Copy out the text from the line with "kingdom: Plantae" up to and including the line with "scientific name: Calidris fuscicollis", leaving out the pictures.

-- Information shown --
■ ■ ■ ■ ■
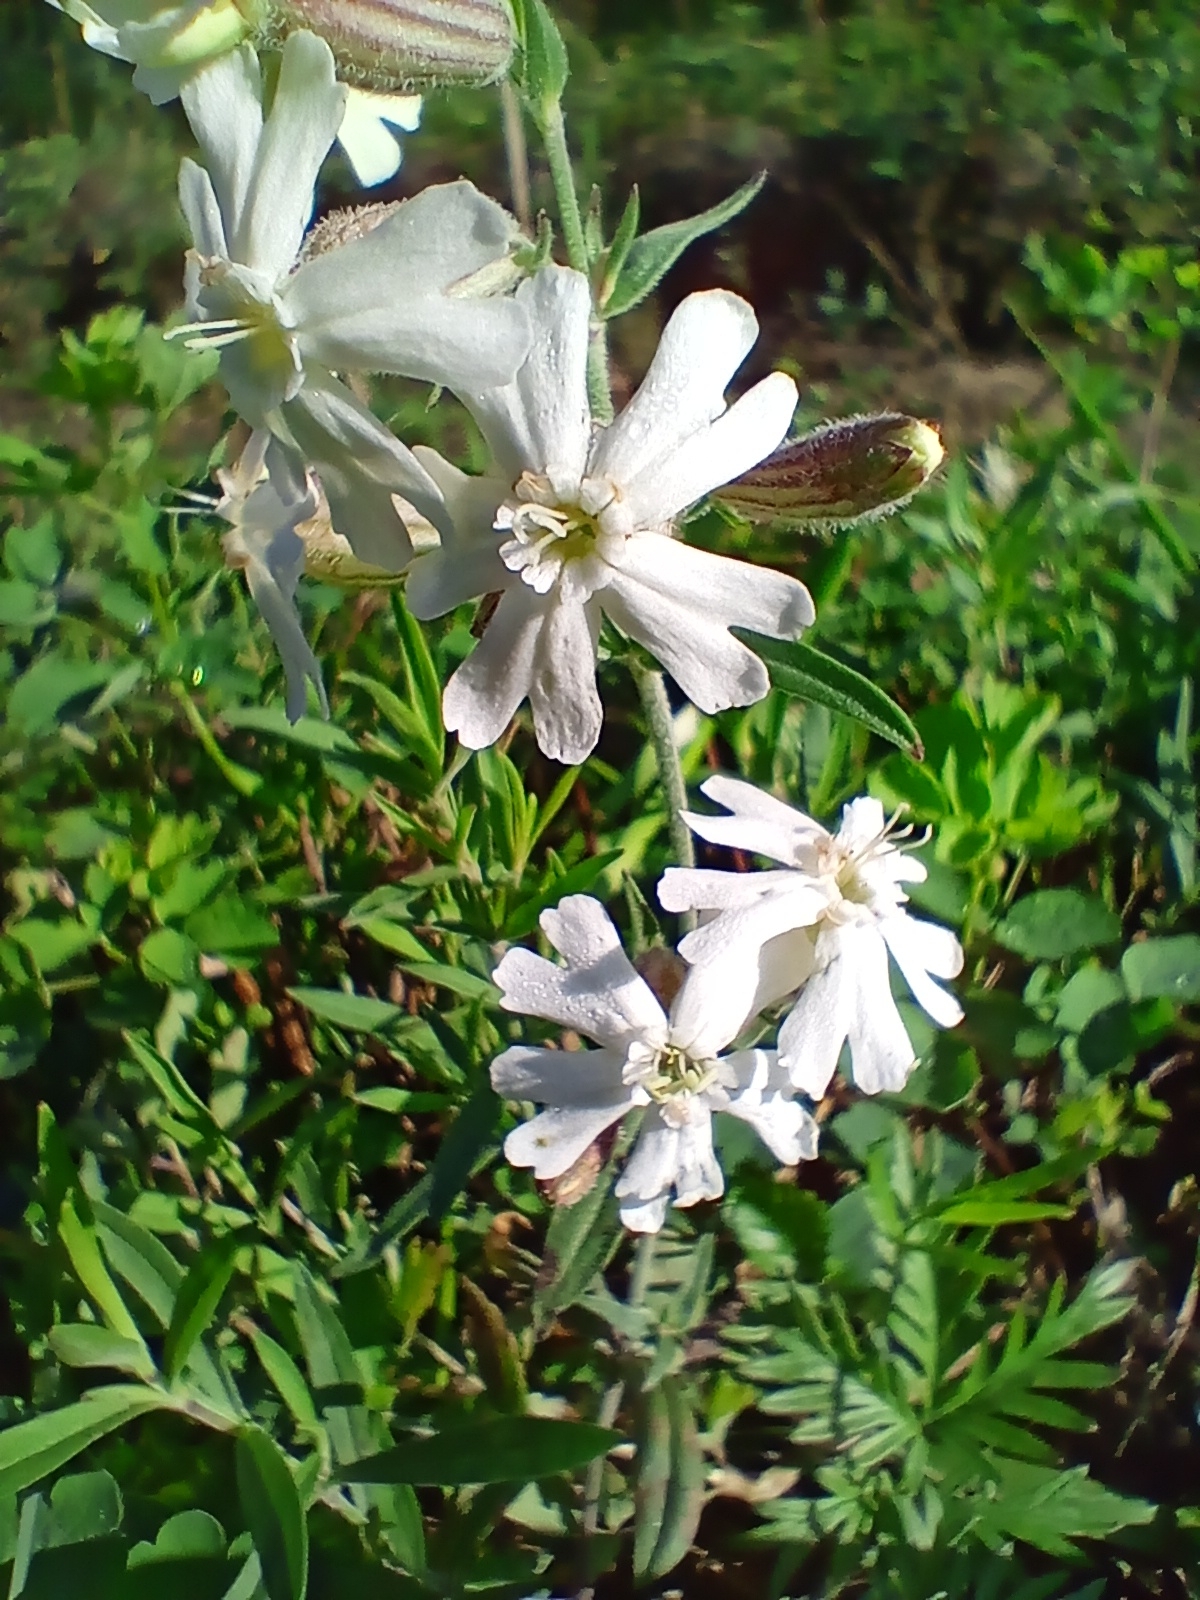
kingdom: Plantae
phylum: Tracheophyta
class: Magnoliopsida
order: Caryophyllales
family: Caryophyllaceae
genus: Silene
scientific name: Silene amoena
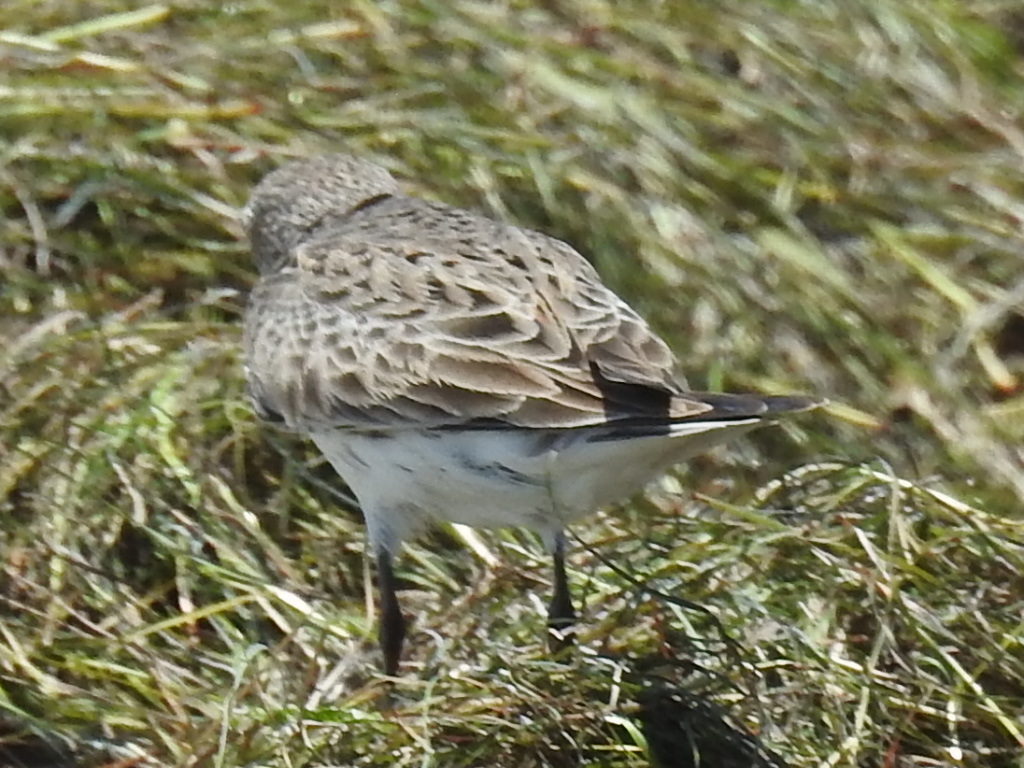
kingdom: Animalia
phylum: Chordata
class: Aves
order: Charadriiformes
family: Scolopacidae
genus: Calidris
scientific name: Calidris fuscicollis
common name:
■ ■ ■ ■ ■
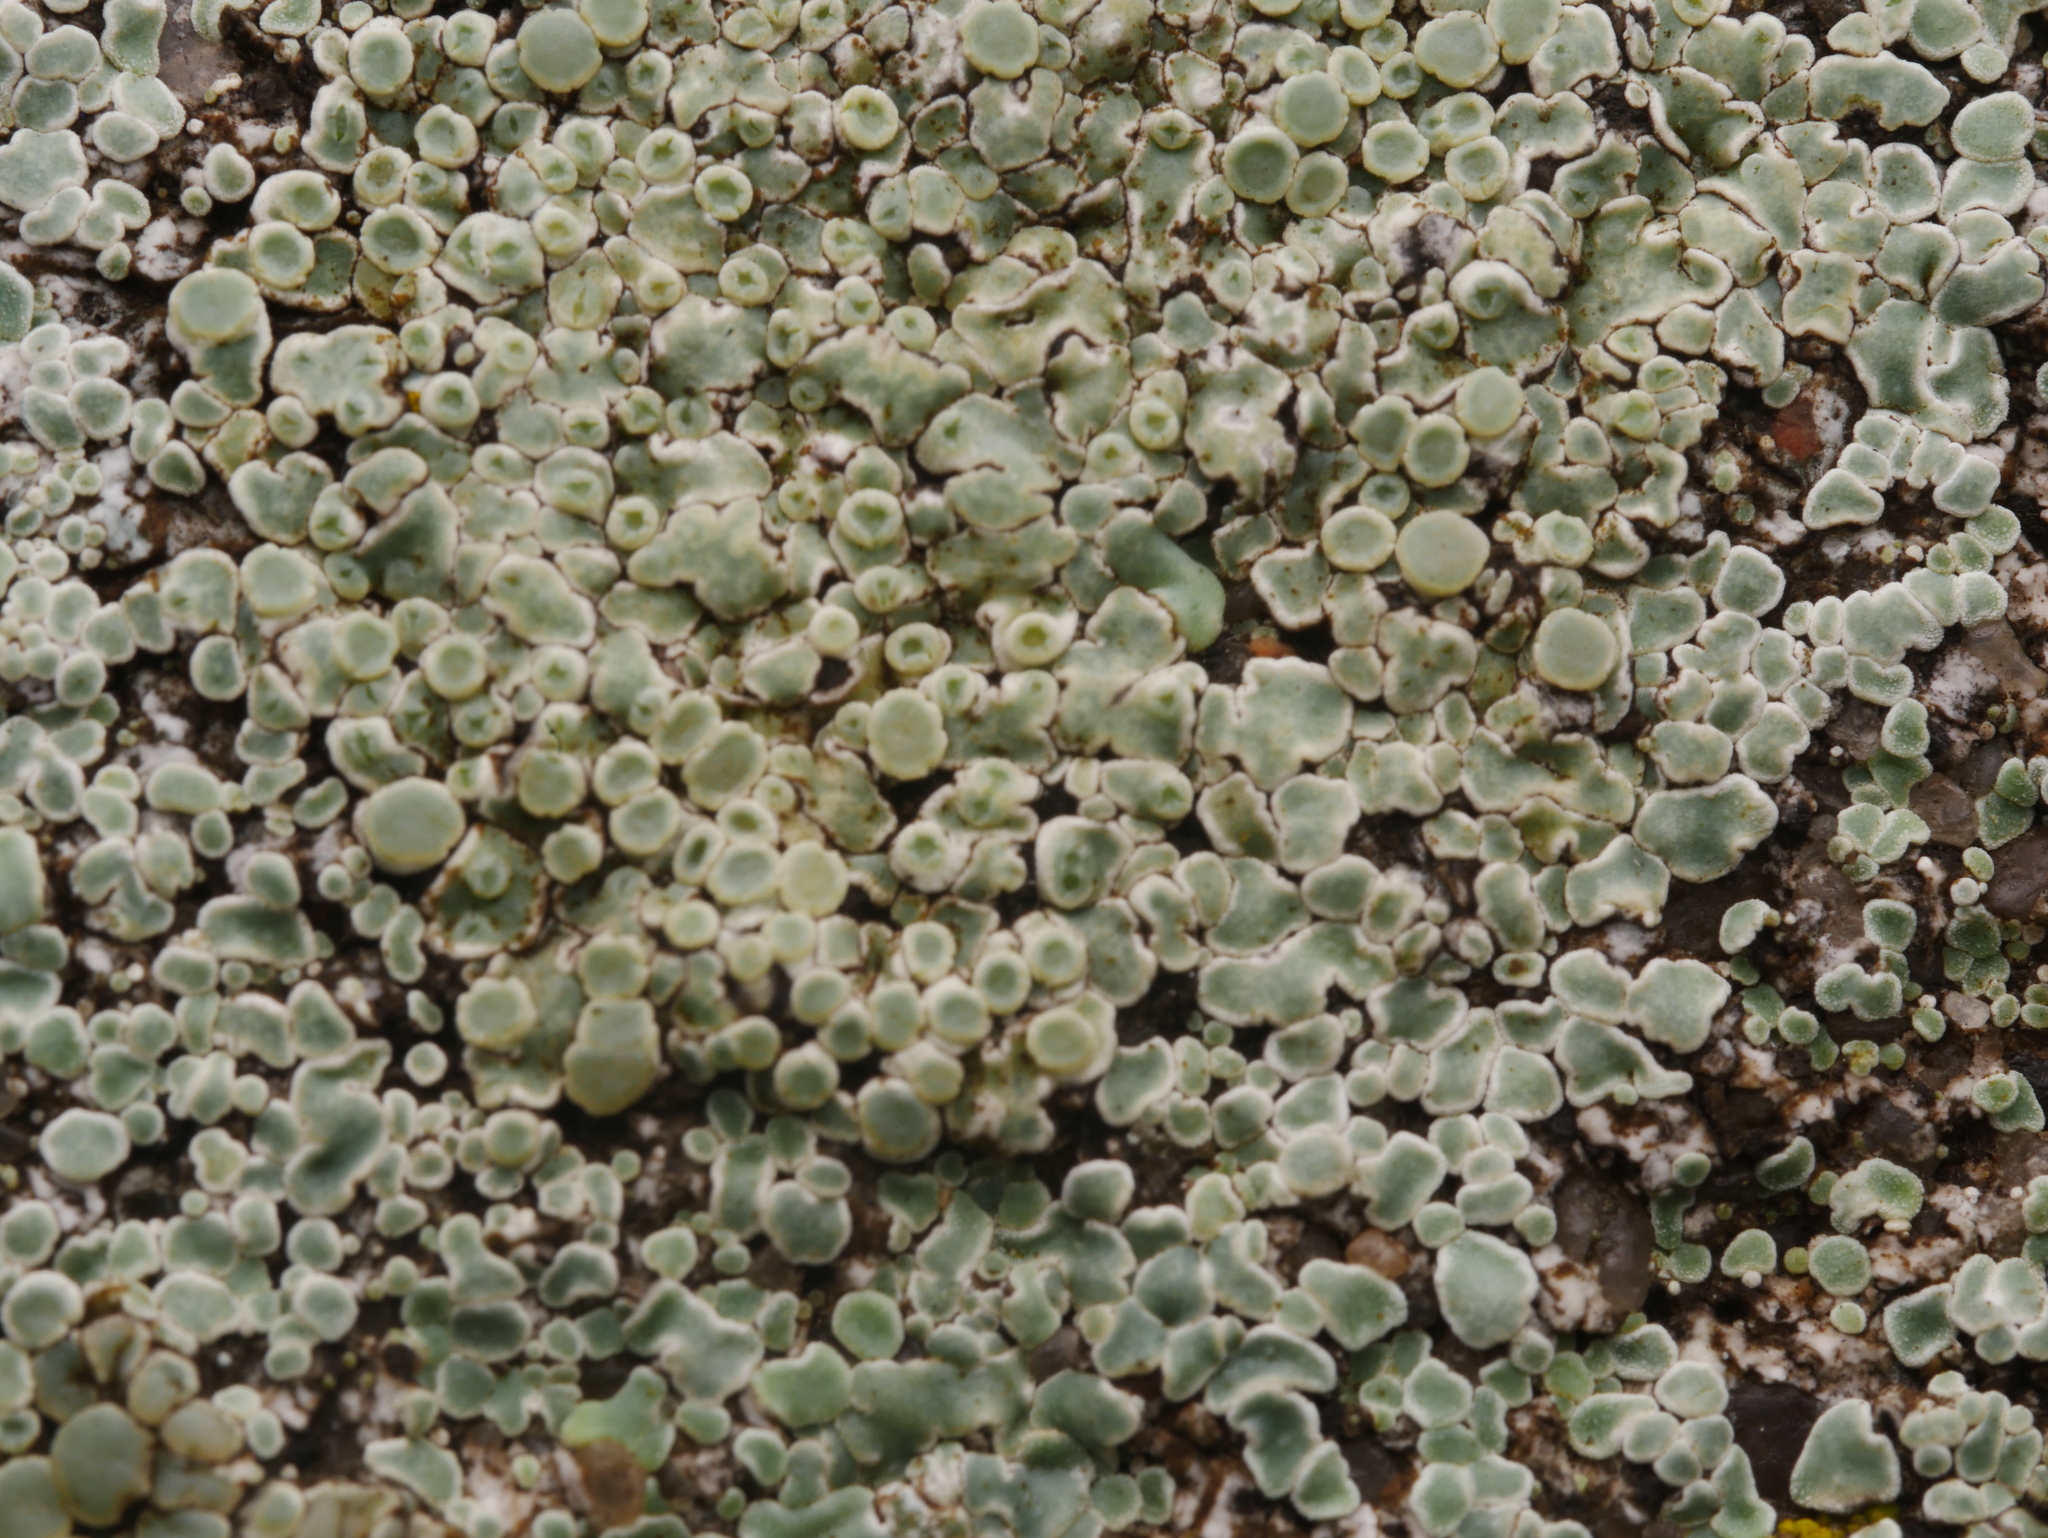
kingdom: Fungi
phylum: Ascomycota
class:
■ ■ ■ ■ ■
-- Full output --
kingdom: Plantae
phylum: Tracheophyta
class: Magnoliopsida
order: Caryophyllales
family: Caryophyllaceae
genus: Silene
scientific name: Silene amoena
kingdom: Animalia
phylum: Chordata
class: Aves
order: Charadriiformes
family: Scolopacidae
genus: Calidris
scientific name: Calidris fuscicollis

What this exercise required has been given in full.